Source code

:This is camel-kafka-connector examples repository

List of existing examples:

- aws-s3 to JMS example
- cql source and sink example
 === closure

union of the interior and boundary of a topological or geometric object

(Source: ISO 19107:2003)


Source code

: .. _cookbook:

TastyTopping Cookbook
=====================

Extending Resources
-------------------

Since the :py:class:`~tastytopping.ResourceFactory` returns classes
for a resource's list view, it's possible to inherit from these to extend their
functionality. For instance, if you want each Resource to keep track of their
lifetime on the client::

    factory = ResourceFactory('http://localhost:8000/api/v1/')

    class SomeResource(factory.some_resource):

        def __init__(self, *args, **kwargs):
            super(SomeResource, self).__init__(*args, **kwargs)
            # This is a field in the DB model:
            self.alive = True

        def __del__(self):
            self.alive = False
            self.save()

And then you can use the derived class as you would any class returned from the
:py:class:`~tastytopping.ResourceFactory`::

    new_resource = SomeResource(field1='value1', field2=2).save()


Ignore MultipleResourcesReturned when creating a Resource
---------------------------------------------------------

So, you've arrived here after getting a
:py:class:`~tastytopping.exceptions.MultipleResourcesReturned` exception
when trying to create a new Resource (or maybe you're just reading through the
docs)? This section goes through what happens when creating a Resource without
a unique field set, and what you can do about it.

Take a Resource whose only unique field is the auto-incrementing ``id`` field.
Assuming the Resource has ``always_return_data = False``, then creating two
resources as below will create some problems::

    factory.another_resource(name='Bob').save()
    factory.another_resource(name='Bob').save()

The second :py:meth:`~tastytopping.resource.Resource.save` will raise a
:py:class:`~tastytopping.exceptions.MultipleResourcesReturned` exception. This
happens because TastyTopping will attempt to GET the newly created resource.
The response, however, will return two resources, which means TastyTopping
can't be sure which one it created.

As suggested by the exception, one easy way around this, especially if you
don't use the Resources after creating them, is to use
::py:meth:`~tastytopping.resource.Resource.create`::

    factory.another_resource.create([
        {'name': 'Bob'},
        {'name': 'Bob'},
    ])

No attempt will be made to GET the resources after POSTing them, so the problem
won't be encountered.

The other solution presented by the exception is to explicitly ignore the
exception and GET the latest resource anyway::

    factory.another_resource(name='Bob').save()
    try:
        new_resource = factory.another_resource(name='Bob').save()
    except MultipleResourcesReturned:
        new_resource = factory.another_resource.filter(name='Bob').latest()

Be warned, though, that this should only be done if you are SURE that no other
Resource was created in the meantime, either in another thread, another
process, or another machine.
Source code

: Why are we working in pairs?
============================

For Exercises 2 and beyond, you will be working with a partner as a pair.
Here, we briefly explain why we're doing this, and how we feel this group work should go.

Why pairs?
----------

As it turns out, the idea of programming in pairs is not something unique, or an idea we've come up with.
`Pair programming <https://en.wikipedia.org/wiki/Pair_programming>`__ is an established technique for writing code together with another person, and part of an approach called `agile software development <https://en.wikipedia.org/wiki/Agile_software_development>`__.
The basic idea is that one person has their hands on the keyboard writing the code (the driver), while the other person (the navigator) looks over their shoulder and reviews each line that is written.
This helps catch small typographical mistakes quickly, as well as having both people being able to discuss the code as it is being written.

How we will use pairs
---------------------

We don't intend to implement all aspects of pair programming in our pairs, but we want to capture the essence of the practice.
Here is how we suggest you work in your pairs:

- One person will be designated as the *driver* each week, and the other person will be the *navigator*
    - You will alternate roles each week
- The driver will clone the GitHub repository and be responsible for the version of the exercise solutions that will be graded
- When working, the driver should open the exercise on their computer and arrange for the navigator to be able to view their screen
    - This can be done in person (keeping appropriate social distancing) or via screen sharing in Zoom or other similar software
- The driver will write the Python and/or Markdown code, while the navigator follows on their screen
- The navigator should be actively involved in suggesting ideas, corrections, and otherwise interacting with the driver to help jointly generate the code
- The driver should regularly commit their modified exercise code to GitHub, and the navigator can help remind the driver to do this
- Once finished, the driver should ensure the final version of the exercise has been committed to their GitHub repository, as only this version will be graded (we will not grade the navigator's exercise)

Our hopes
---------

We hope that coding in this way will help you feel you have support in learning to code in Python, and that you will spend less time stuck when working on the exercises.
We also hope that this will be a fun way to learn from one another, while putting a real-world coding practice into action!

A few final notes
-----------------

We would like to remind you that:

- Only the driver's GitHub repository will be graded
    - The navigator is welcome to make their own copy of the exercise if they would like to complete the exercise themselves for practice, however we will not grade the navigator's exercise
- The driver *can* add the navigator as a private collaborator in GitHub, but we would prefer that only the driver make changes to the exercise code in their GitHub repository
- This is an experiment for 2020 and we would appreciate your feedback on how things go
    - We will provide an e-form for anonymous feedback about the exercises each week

+++

:: Work task ::
Would you restate each line of the material above word for word?

:: Task response ::
Source code

:This is camel-kafka-connector examples repository

List of existing examples:

- aws-s3 to JMS example
- cql source and sink example
 === closure

union of the interior and boundary of a topological or geometric object

(Source: ISO 19107:2003)


Source code

: .. _cookbook:

TastyTopping Cookbook
=====================

Extending Resources
-------------------

Since the :py:class:`~tastytopping.ResourceFactory` returns classes
for a resource's list view, it's possible to inherit from these to extend their
functionality. For instance, if you want each Resource to keep track of their
lifetime on the client::

    factory = ResourceFactory('http://localhost:8000/api/v1/')

    class SomeResource(factory.some_resource):

        def __init__(self, *args, **kwargs):
            super(SomeResource, self).__init__(*args, **kwargs)
            # This is a field in the DB model:
            self.alive = True

        def __del__(self):
            self.alive = False
            self.save()

And then you can use the derived class as you would any class returned from the
:py:class:`~tastytopping.ResourceFactory`::

    new_resource = SomeResource(field1='value1', field2=2).save()


Ignore MultipleResourcesReturned when creating a Resource
---------------------------------------------------------

So, you've arrived here after getting a
:py:class:`~tastytopping.exceptions.MultipleResourcesReturned` exception
when trying to create a new Resource (or maybe you're just reading through the
docs)? This section goes through what happens when creating a Resource without
a unique field set, and what you can do about it.

Take a Resource whose only unique field is the auto-incrementing ``id`` field.
Assuming the Resource has ``always_return_data = False``, then creating two
resources as below will create some problems::

    factory.another_resource(name='Bob').save()
    factory.another_resource(name='Bob').save()

The second :py:meth:`~tastytopping.resource.Resource.save` will raise a
:py:class:`~tastytopping.exceptions.MultipleResourcesReturned` exception. This
happens because TastyTopping will attempt to GET the newly created resource.
The response, however, will return two resources, which means TastyTopping
can't be sure which one it created.

As suggested by the exception, one easy way around this, especially if you
don't use the Resources after creating them, is to use
::py:meth:`~tastytopping.resource.Resource.create`::

    factory.another_resource.create([
        {'name': 'Bob'},
        {'name': 'Bob'},
    ])

No attempt will be made to GET the resources after POSTing them, so the problem
won't be encountered.

The other solution presented by the exception is to explicitly ignore the
exception and GET the latest resource anyway::

    factory.another_resource(name='Bob').save()
    try:
        new_resource = factory.another_resource(name='Bob').save()
    except MultipleResourcesReturned:
        new_resource = factory.another_resource.filter(name='Bob').latest()

Be warned, though, that this should only be done if you are SURE that no other
Resource was created in the meantime, either in another thread, another
process, or another machine.
Source code

: Why are we working in pairs?
============================

For Exercises 2 and beyond, you will be working with a partner as a pair.
Here, we briefly explain why we're doing this, and how we feel this group work should go.

Why pairs?
----------

As it turns out, the idea of programming in pairs is not something unique, or an idea we've come up with.
`Pair programming <https://en.wikipedia.org/wiki/Pair_programming>`__ is an established technique for writing code together with another person, and part of an approach called `agile software development <https://en.wikipedia.org/wiki/Agile_software_development>`__.
The basic idea is that one person has their hands on the keyboard writing the code (the driver), while the other person (the navigator) looks over their shoulder and reviews each line that is written.
This helps catch small typographical mistakes quickly, as well as having both people being able to discuss the code as it is being written.

How we will use pairs
---------------------

We don't intend to implement all aspects of pair programming in our pairs, but we want to capture the essence of the practice.
Here is how we suggest you work in your pairs:

- One person will be designated as the *driver* each week, and the other person will be the *navigator*
    - You will alternate roles each week
- The driver will clone the GitHub repository and be responsible for the version of the exercise solutions that will be graded
- When working, the driver should open the exercise on their computer and arrange for the navigator to be able to view their screen
    - This can be done in person (keeping appropriate social distancing) or via screen sharing in Zoom or other similar software
- The driver will write the Python and/or Markdown code, while the navigator follows on their screen
- The navigator should be actively involved in suggesting ideas, corrections, and otherwise interacting with the driver to help jointly generate the code
- The driver should regularly commit their modified exercise code to GitHub, and the navigator can help remind the driver to do this
- Once finished, the driver should ensure the final version of the exercise has been committed to their GitHub repository, as only this version will be graded (we will not grade the navigator's exercise)

Our hopes
---------

We hope that coding in this way will help you feel you have support in learning to code in Python, and that you will spend less time stuck when working on the exercises.
We also hope that this will be a fun way to learn from one another, while putting a real-world coding practice into action!

A few final notes
-----------------

We would like to remind you that:

- Only the driver's GitHub repository will be graded
    - The navigator is welcome to make their own copy of the exercise if they would like to complete the exercise themselves for practice, however we will not grade the navigator's exercise
- The driver *can* add the navigator as a private collaborator in GitHub, but we would prefer that only the driver make changes to the exercise code in their GitHub repository
- This is an experiment for 2020 and we would appreciate your feedback on how things go
    - We will provide an e-form for anonymous feedback about the exercises each week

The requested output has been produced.